**Exercise brief**
Write out every line of the records below without changing anything.
◆ ◆ ◆ ◆
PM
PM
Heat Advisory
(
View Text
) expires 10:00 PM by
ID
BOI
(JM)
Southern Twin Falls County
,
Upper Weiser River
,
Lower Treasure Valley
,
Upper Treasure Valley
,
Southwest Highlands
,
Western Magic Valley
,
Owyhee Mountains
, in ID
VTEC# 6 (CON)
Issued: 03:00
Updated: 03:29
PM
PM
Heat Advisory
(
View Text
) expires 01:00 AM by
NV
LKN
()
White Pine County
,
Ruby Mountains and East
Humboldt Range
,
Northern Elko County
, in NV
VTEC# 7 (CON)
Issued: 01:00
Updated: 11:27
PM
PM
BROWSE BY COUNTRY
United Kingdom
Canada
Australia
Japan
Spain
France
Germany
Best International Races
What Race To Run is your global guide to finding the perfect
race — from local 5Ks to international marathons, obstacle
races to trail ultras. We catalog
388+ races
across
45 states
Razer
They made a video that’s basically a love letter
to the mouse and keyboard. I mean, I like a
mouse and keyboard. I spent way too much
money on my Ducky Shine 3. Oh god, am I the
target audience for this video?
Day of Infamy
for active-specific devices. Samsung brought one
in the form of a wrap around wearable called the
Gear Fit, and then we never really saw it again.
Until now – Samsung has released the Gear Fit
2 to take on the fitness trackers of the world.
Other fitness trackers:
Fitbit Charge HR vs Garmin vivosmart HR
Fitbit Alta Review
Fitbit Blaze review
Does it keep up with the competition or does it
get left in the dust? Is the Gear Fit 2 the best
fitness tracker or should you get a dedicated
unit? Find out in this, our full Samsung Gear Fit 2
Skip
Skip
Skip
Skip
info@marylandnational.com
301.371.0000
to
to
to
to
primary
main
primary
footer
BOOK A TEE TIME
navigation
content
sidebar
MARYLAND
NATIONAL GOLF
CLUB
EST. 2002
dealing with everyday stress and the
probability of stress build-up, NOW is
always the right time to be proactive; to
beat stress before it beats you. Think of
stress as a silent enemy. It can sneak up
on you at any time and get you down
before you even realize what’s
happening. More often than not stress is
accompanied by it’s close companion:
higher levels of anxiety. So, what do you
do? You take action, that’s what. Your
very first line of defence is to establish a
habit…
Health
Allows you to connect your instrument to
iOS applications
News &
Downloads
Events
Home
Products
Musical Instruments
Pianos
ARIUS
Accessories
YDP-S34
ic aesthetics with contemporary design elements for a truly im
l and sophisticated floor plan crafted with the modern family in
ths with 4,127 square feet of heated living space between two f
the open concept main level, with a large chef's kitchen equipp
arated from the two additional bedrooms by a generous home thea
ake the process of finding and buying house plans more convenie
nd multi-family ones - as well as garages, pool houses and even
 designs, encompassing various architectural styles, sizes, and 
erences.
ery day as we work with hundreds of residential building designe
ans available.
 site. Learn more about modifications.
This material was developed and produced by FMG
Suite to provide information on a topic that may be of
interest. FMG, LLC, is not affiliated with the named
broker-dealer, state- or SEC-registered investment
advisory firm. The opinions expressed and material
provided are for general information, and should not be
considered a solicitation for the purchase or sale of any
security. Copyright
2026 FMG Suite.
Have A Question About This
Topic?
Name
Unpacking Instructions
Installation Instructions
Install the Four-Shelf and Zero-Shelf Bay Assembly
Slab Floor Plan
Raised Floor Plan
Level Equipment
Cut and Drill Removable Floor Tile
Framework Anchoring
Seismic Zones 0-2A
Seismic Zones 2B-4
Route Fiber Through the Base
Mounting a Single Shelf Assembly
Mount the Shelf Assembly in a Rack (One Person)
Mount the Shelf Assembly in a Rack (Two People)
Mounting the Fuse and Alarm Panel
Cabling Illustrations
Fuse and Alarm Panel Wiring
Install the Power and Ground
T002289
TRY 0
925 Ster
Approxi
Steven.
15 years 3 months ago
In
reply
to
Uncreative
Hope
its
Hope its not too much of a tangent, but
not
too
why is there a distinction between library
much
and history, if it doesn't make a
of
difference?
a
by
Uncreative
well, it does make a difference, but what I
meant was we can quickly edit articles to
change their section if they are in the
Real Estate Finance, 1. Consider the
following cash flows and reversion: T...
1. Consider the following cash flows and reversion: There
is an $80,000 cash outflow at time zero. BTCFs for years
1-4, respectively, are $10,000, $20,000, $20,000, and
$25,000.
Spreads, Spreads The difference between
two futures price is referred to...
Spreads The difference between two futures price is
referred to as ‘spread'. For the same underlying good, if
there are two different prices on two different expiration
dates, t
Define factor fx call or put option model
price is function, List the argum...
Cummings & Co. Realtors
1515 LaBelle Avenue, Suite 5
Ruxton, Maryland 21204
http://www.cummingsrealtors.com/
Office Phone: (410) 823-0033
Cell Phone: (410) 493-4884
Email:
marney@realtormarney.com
◆ ◆ ◆ ◆
**Answer section**
PM
PM
Heat Advisory
(
View Text
) expires 10:00 PM by
ID
BOI
(JM)
Southern Twin Falls County
,
Upper Weiser River
,
Lower Treasure Valley
,
Upper Treasure Valley
,
Southwest Highlands
,
Western Magic Valley
,
Owyhee Mountains
, in ID
VTEC# 6 (CON)
Issued: 03:00
Updated: 03:29
PM
PM
Heat Advisory
(
View Text
) expires 01:00 AM by
NV
LKN
()
White Pine County
,
Ruby Mountains and East
Humboldt Range
,
Northern Elko County
, in NV
VTEC# 7 (CON)
Issued: 01:00
Updated: 11:27
PM
PM
BROWSE BY COUNTRY
United Kingdom
Canada
Australia
Japan
Spain
France
Germany
Best International Races
What Race To Run is your global guide to finding the perfect
race — from local 5Ks to international marathons, obstacle
races to trail ultras. We catalog
388+ races
across
45 states
Razer
They made a video that’s basically a love letter
to the mouse and keyboard. I mean, I like a
mouse and keyboard. I spent way too much
money on my Ducky Shine 3. Oh god, am I the
target audience for this video?
Day of Infamy
for active-specific devices. Samsung brought one
in the form of a wrap around wearable called the
Gear Fit, and then we never really saw it again.
Until now – Samsung has released the Gear Fit
2 to take on the fitness trackers of the world.
Other fitness trackers:
Fitbit Charge HR vs Garmin vivosmart HR
Fitbit Alta Review
Fitbit Blaze review
Does it keep up with the competition or does it
get left in the dust? Is the Gear Fit 2 the best
fitness tracker or should you get a dedicated
unit? Find out in this, our full Samsung Gear Fit 2
Skip
Skip
Skip
Skip
info@marylandnational.com
301.371.0000
to
to
to
to
primary
main
primary
footer
BOOK A TEE TIME
navigation
content
sidebar
MARYLAND
NATIONAL GOLF
CLUB
EST. 2002
dealing with everyday stress and the
probability of stress build-up, NOW is
always the right time to be proactive; to
beat stress before it beats you. Think of
stress as a silent enemy. It can sneak up
on you at any time and get you down
before you even realize what’s
happening. More often than not stress is
accompanied by it’s close companion:
higher levels of anxiety. So, what do you
do? You take action, that’s what. Your
very first line of defence is to establish a
habit…
Health
Allows you to connect your instrument to
iOS applications
News &
Downloads
Events
Home
Products
Musical Instruments
Pianos
ARIUS
Accessories
YDP-S34
ic aesthetics with contemporary design elements for a truly im
l and sophisticated floor plan crafted with the modern family in
ths with 4,127 square feet of heated living space between two f
the open concept main level, with a large chef's kitchen equipp
arated from the two additional bedrooms by a generous home thea
ake the process of finding and buying house plans more convenie
nd multi-family ones - as well as garages, pool houses and even
 designs, encompassing various architectural styles, sizes, and 
erences.
ery day as we work with hundreds of residential building designe
ans available.
 site. Learn more about modifications.
This material was developed and produced by FMG
Suite to provide information on a topic that may be of
interest. FMG, LLC, is not affiliated with the named
broker-dealer, state- or SEC-registered investment
advisory firm. The opinions expressed and material
provided are for general information, and should not be
considered a solicitation for the purchase or sale of any
security. Copyright
2026 FMG Suite.
Have A Question About This
Topic?
Name
Unpacking Instructions
Installation Instructions
Install the Four-Shelf and Zero-Shelf Bay Assembly
Slab Floor Plan
Raised Floor Plan
Level Equipment
Cut and Drill Removable Floor Tile
Framework Anchoring
Seismic Zones 0-2A
Seismic Zones 2B-4
Route Fiber Through the Base
Mounting a Single Shelf Assembly
Mount the Shelf Assembly in a Rack (One Person)
Mount the Shelf Assembly in a Rack (Two People)
Mounting the Fuse and Alarm Panel
Cabling Illustrations
Fuse and Alarm Panel Wiring
Install the Power and Ground
T002289
TRY 0
925 Ster
Approxi
Steven.
15 years 3 months ago
In
reply
to
Uncreative
Hope
its
Hope its not too much of a tangent, but
not
too
why is there a distinction between library
much
and history, if it doesn't make a
of
difference?
a
by
Uncreative
well, it does make a difference, but what I
meant was we can quickly edit articles to
change their section if they are in the
Real Estate Finance, 1. Consider the
following cash flows and reversion: T...
1. Consider the following cash flows and reversion: There
is an $80,000 cash outflow at time zero. BTCFs for years
1-4, respectively, are $10,000, $20,000, $20,000, and
$25,000.
Spreads, Spreads The difference between
two futures price is referred to...
Spreads The difference between two futures price is
referred to as ‘spread'. For the same underlying good, if
there are two different prices on two different expiration
dates, t
Define factor fx call or put option model
price is function, List the argum...
Cummings & Co. Realtors
1515 LaBelle Avenue, Suite 5
Ruxton, Maryland 21204
http://www.cummingsrealtors.com/
Office Phone: (410) 823-0033
Cell Phone: (410) 493-4884
Email:
marney@realtormarney.com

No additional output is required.